Work to be completed: Reproduce the lines of the items below without any change, beginning with the line that contains "collectors: J. K. Small, C." and continuing through the line that contains "state / province: Western Highlands".

Data rows:

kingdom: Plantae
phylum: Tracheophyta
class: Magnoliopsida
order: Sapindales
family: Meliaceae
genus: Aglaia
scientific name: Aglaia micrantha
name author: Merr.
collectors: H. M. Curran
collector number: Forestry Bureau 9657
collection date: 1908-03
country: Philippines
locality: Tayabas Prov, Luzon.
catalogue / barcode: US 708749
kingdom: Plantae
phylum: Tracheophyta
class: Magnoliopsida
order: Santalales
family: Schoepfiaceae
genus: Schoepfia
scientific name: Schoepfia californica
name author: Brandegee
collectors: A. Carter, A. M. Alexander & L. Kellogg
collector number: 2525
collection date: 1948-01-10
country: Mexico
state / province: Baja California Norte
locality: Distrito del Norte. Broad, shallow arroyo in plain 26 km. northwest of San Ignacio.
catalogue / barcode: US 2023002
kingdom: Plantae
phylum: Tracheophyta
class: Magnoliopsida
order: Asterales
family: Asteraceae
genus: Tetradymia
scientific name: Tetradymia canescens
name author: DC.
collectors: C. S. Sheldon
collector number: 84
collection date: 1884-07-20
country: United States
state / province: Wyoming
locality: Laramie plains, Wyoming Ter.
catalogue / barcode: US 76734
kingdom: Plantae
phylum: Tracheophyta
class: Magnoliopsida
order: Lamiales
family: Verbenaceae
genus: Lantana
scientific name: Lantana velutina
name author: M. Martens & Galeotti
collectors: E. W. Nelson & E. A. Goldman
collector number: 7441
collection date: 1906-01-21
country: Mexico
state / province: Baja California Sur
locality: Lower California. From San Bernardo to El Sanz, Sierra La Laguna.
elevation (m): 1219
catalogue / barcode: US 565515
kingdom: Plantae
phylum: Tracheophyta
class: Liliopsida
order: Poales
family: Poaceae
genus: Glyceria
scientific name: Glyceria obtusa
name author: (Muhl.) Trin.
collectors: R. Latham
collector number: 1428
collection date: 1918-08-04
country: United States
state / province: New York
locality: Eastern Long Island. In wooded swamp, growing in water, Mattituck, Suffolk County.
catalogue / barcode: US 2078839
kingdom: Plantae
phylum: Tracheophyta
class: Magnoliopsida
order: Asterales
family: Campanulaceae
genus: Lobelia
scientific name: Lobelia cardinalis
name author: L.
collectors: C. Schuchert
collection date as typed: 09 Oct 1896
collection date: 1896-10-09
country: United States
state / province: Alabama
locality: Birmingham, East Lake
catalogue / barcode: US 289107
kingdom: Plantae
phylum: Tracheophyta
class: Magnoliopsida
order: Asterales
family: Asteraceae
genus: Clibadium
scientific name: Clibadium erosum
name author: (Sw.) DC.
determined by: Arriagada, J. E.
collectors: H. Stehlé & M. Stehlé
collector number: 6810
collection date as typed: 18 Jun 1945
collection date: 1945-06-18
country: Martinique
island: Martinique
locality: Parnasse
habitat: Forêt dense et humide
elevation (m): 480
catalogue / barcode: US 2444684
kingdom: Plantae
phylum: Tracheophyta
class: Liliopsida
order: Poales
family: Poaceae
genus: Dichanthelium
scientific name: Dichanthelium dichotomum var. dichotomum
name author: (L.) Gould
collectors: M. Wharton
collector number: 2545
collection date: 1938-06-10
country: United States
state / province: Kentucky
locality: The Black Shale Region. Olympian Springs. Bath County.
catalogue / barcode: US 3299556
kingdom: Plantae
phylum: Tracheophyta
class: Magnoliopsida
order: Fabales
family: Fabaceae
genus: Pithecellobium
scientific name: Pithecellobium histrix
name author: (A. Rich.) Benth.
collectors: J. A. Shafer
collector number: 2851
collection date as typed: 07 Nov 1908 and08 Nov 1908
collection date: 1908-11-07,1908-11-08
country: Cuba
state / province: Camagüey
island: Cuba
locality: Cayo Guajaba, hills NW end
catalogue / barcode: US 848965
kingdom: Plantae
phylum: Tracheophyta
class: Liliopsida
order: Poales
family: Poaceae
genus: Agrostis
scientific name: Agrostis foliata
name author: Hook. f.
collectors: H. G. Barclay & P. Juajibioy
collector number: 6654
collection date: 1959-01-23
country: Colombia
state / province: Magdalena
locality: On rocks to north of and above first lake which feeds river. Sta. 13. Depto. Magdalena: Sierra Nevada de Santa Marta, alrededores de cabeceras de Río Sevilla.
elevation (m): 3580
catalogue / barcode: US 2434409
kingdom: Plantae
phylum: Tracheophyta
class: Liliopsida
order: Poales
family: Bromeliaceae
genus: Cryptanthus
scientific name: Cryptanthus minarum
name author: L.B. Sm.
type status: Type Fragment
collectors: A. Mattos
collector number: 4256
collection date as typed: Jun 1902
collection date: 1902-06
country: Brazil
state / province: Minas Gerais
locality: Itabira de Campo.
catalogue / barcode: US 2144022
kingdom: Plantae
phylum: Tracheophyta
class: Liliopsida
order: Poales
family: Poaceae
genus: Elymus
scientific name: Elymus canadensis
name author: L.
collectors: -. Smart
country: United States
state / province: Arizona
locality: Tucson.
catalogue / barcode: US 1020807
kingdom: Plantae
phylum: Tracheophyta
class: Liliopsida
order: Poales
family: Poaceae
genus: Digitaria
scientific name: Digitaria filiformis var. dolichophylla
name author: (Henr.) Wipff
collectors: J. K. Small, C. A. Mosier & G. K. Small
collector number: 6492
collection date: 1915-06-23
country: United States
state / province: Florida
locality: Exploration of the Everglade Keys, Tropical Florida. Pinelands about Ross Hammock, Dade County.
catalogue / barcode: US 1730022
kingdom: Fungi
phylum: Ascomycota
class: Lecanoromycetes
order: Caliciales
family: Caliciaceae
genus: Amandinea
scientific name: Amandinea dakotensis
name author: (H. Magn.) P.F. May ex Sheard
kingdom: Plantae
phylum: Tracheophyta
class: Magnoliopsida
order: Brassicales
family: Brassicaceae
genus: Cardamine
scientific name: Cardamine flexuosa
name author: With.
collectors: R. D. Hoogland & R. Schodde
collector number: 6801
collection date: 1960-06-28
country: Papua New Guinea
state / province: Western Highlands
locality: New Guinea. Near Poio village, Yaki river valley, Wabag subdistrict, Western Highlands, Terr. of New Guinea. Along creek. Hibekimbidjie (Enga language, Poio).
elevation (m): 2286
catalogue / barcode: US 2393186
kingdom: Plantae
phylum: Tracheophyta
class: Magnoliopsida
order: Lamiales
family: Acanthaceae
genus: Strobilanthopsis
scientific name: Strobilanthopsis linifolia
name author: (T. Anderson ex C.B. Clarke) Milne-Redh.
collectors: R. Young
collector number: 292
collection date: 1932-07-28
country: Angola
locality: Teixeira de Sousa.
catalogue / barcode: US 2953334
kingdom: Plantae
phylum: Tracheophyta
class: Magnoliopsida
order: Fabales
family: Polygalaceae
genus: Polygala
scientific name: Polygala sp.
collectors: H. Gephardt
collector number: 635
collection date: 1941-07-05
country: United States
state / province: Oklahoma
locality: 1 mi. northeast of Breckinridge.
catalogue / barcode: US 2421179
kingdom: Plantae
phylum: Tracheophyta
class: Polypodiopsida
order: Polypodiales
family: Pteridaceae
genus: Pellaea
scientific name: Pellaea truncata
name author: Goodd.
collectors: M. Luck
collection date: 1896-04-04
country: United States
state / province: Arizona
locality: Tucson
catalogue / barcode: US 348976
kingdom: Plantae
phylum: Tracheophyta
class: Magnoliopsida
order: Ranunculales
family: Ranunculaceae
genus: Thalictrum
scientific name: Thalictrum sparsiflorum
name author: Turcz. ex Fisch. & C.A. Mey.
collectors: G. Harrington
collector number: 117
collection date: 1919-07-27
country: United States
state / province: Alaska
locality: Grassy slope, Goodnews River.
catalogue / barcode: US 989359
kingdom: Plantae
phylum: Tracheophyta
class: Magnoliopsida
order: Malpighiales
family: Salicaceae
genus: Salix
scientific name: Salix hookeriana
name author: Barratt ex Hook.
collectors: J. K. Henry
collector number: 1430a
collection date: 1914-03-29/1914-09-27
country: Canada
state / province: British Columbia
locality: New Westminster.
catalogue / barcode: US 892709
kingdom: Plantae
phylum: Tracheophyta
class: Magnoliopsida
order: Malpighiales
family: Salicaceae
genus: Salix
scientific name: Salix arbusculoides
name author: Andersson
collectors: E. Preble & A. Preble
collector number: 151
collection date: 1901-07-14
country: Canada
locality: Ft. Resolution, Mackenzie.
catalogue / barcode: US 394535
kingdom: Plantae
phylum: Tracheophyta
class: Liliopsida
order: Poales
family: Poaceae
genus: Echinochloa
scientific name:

Result for this exercise:
collectors: J. K. Small, C. A. Mosier & G. K. Small
collector number: 6492
collection date: 1915-06-23
country: United States
state / province: Florida
locality: Exploration of the Everglade Keys, Tropical Florida. Pinelands about Ross Hammock, Dade County.
catalogue / barcode: US 1730022
kingdom: Fungi
phylum: Ascomycota
class: Lecanoromycetes
order: Caliciales
family: Caliciaceae
genus: Amandinea
scientific name: Amandinea dakotensis
name author: (H. Magn.) P.F. May ex Sheard
kingdom: Plantae
phylum: Tracheophyta
class: Magnoliopsida
order: Brassicales
family: Brassicaceae
genus: Cardamine
scientific name: Cardamine flexuosa
name author: With.
collectors: R. D. Hoogland & R. Schodde
collector number: 6801
collection date: 1960-06-28
country: Papua New Guinea
state / province: Western Highlands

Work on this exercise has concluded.